Bestwall is one of dozens of companies to enter the bankruptcy system to resolve its asbestos liability. Bankruptcy trusts allow companies and victims to process claims for compensation without having to endure the costs associated with civil lawsuits.
Bestwall is currently sorting out how much it needs to place in its trust and wants to show past settlements from the civil justice system are no indication of future responsibilities because those settlements were inflated by the business practices of plaintiffs lawyers.
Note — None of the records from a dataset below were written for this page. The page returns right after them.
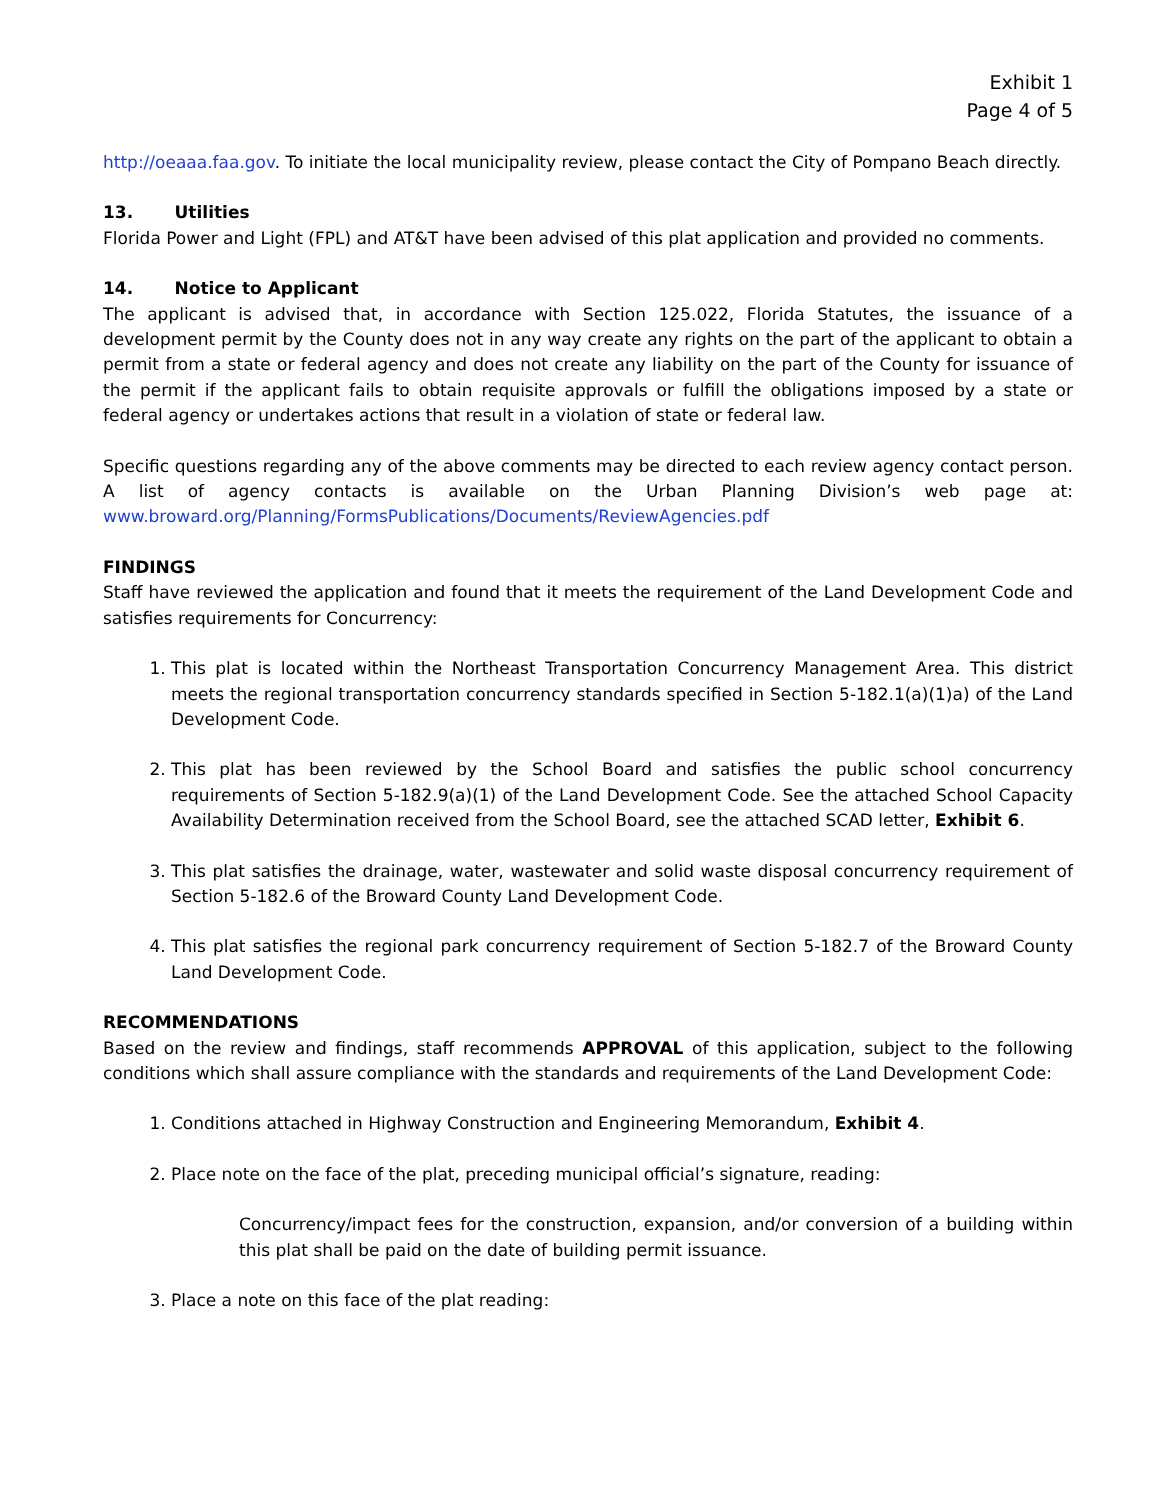Exhibit 1
Page 4 of 5
http://oeaaa.faa.gov. To initiate the local municipality review, please contact the City of Pompano Beach directly.
13. Utilities
Florida Power and Light (FPL) and AT&T have been advised of this plat application and provided no comments.
14. Notice to Applicant
The applicant is advised that, in accordance with Section 125.022, Florida Statutes, the issuance of a development permit by the County does not in any way create any rights on the part of the applicant to obtain a permit from a state or federal agency and does not create any liability on the part of the County for issuance of the permit if the applicant fails to obtain requisite approvals or fulfill the obligations imposed by a state or federal agency or undertakes actions that result in a violation of state or federal law.
Specific questions regarding any of the above comments may be directed to each review agency contact person. A list of agency contacts is available on the Urban Planning Division’s web page at: www.broward.org/Planning/FormsPublications/Documents/ReviewAgencies.pdf
FINDINGS
Staff have reviewed the application and found that it meets the requirement of the Land Development Code and satisfies requirements for Concurrency:
1. This plat is located within the Northeast Transportation Concurrency Management Area. This district meets the regional transportation concurrency standards specified in Section 5-182.1(a)(1)a) of the Land Development Code.
2. This plat has been reviewed by the School Board and satisfies the public school concurrency requirements of Section 5-182.9(a)(1) of the Land Development Code. See the attached School Capacity Availability Determination received from the School Board, see the attached SCAD letter, Exhibit 6.
3. This plat satisfies the drainage, water, wastewater and solid waste disposal concurrency requirement of Section 5-182.6 of the Broward County Land Development Code.
4. This plat satisfies the regional park concurrency requirement of Section 5-182.7 of the Broward County Land Development Code.
RECOMMENDATIONS
Based on the review and findings, staff recommends APPROVAL of this application, subject to the following conditions which shall assure compliance with the standards and requirements of the Land Development Code:
1. Conditions attached in Highway Construction and Engineering Memorandum, Exhibit 4.
2. Place note on the face of the plat, preceding municipal official’s signature, reading:
Concurrency/impact fees for the construction, expansion, and/or conversion of a building within this plat shall be paid on the date of building permit issuance.
3. Place a note on this face of the plat reading:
The argument – one that has been successful before – is that asbestos lawyers target some companies with civil lawsuits while blaming others that have had to set up bankruptcy trusts to pay asbestos claims.
Before Garlock Sealing Technologies convinced a judge this was happening, companies facing lawsuits had no way to prove the same clients were telling different exposure histories in claims made to bankruptcy trusts.
After the Garlock ruling, which came after the company showed exposure history contradictions in the 15 cases it was permitted to investigate, 17 states passed laws requiring automatic disclosure of trust claims to civil defendants so they could find out who was being blamed for what.
Bestwall has also subpoenaed a few asbestos firms and gained a ruling earlier this year that enforced one of them. The trusts ordered to comply with subpoenas are the Armstrong World Industries, Inc. Asbestos Personal Injury Settlement Trust; the Celotex Asbestos Settlement Trust; the DII Industries, LLC Asbestos PI Trust; the Flintkote Asbestos Trust; the Pittsburgh Corning Corporation Personal Injury Settlement Trust; the WRG Asbestos PI Trust; the Federal-Mogul Asbestos Personal Injury Trust; the Babcock & Wilcox Company Asbestos PI Trust; the United States Gypsum Asbestos Personal Injury Settlement Trust; and the Owens Corning / Fibreboard Asbestos Personal Injury Trust.
Bestwall is taking the hit for all asbestos liabilities for Georgia-Pacific, which has argued through the years with lawyers over whether its joint compound contained asbestos.